*Work required*
Report how many lines below include the string "right". Please keep the reply to that number.

*The input*
⟨
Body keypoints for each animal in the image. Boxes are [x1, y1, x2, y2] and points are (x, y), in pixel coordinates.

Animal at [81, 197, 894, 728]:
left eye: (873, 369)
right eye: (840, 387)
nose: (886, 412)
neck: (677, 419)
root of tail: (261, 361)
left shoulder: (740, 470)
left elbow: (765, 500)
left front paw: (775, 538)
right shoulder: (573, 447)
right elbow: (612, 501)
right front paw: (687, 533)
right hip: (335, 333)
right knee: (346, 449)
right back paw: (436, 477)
⟩
*Solution to the problem*
7